Cardiomyocytes

Natural pacemakers

Credit: Art by Nelly Aghekyan. Set in motion by Dr. Emanuele Petretto. Words by Dr. Masia Maksymowicz. Project Coordinator: Dr. Masia Maksymowicz, Series Director: Dr. Radhika Patnala Sci-Illustrate, Endosymbiont

#Extraordinarycelltypes #sciart #lifescience #heart #cardiomyocytes

The short history and evolution of the heart

Although the brain is the main control centre of our bodies, humans always believed that the most important organ is the heart. In ancient Egypt, people believed that after death their heart will be weighed. The heart of a good person would be lighter than a feather, giving them a passage to a paradise (1). The oldest painting of the heart can be found in El Pindal Cave, Spain, dating from 15,000 years ago, possibly representing life and death (1).
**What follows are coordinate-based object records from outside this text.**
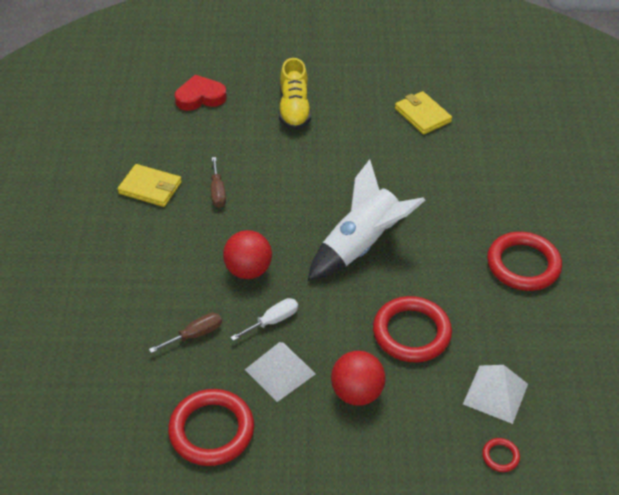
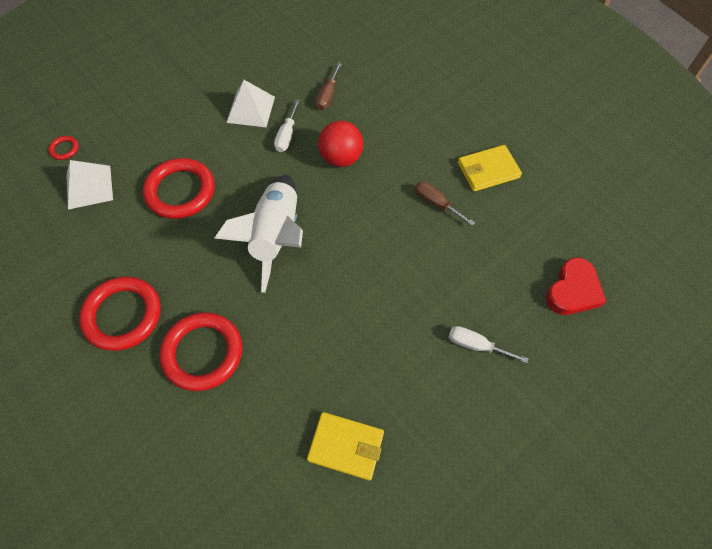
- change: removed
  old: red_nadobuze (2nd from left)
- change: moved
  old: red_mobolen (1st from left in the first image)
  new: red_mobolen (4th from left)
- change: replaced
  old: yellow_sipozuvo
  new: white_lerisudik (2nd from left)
In the Bible, the heart is the place where we store our emotions and soul (1).

Indeed, the heart is irreplaceable. It is the first organ formed in a developing fetus (2). As mammals, humans have only one heart; however some organisms have more. Cephalopods (for example octopus) have three of them: two that pump the blood to the gills, where it gets oxygenated, and the third one responsible for the movement of the blood across the body (3). On the other hand, corrals, jellyfish and starfish are heartless (starfish actually don’t even have blood!) (3).
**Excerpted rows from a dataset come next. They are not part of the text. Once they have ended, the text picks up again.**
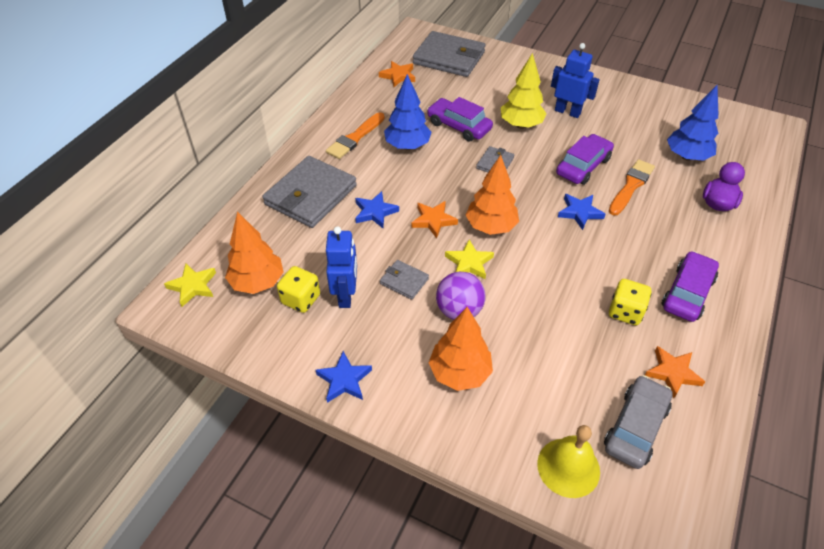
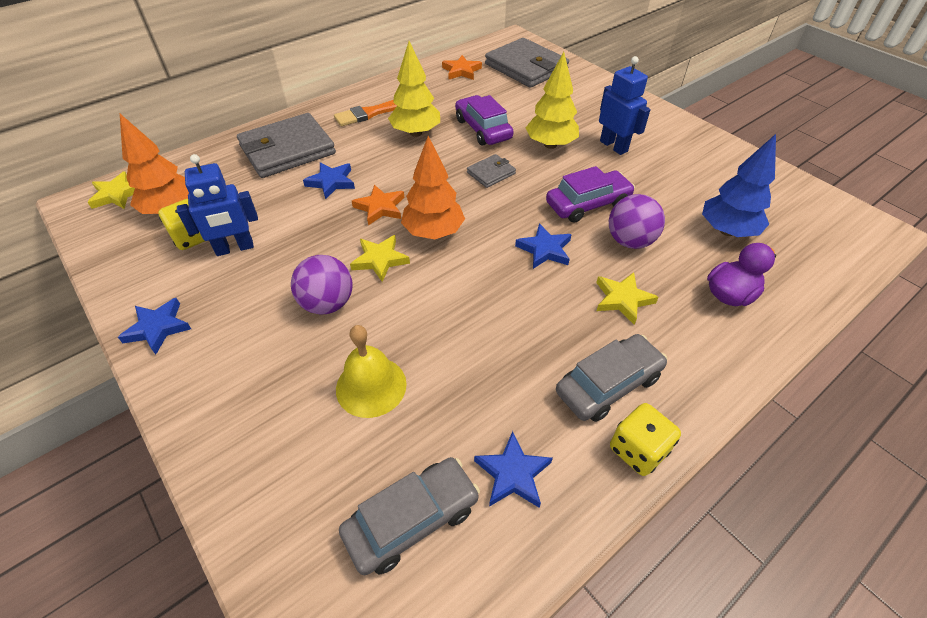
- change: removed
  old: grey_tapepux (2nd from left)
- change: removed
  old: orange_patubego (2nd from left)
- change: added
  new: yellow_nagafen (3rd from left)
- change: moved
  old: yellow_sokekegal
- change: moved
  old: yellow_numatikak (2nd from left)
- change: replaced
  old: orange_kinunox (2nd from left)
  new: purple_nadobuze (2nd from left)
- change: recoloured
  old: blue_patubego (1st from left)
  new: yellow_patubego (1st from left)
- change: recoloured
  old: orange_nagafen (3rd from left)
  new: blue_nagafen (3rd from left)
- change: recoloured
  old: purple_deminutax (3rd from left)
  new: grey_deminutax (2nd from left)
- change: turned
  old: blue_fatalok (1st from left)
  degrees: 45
What makes our heart beat?

Let’s focus on the human heart. Simply looking, it is a pump used to move the blood throughout the body. This allows it to constantly deliver oxygen to the cells. It is possible thanks to four chambers: right and left atriums (thin-walled, receiving blood), and right and left ventricles (thick-walled, pumping blood out of the heart) (4). What makes this pump unique is its cardiac pacemaker and conduction system (4), which, among others, contain pacemaker cells, which are a specialised type of cardiomyocytes.
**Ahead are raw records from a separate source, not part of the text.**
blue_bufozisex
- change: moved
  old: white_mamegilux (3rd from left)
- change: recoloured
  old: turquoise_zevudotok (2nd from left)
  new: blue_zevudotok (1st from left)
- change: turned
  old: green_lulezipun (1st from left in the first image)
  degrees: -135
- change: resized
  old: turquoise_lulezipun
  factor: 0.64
Cardiomyocytes (or cardiac muscle cells) are a type of muscle cells that form the heart. Unlike skeletal muscles, they work under involuntary control. Each cardiac cell is branched, with a single, centrally-located nucleus, and multiple mitochondria, which are responsible for generating the energy of these energy-demanding cells. What makes them different from skeletal cells is the sarcolemma, a cell membrane that surrounds the cell nucleus. Inside this membrane, there are multiple voltage-gated calcium channels (5). Another important feature, multiple mitochondria, is especially important for this never-stopping organ. In fact, mitochondria account for about 35% of heart tissue — that’s about 10 times more than in skeletal muscles! Cardiomyocytes’ mitochondria are responsible for making up to 90% of energy in the resting mode (6).

So, what exactly makes our hearts beat? Astonishingly, it is the cardiomyocytes which single-handedly are responsible for generating contractile force in the intact heart (2, 5). When working together, cardiac cells are responsible for creating the basal heartbeat (2). In fact, when isolated from the heart and put on a Petri dish, single cardiac muscle cells continue to pulsate.

The heart of the matter

Unlike some other cells, cardiomyocytes have limited regenerative abilities, making heart damage or diseases challenging to repair (7). On the other hand, cardiomyocytes can adapt to varying workloads by changing their size and structure, a phenomenon called cardiac remodelling (8). This process occurs in response to cardiac diseases or damage (e.g. due to a heart attack or high blood pressure).

Recent studies focus on understanding the role of mitochondria in cardiomyocytes and how their dysfunction contributes to the development of heart diseases (9). Since mitochondria are responsible for cellular metabolism, supplying the cells with energy from cellular respiration, any issues with them result in decreased amounts of energy and increased amounts of reactive oxygen species (ROS). ROS in turn can cause mutations in both nuclear and mitochondrial DNA which can lead to more complex metabolic diseases (9). These genetic defects could be reversed using CRISPR-Cas9 genome editing (10). Scientists are working on using CRISPR-Cas9 to fight congenital heart disease (CHD), which is caused by genetic modifications (11, 12). However, we will have to wait a little longer before the CRISPR-Cas9-based therapeutics become available.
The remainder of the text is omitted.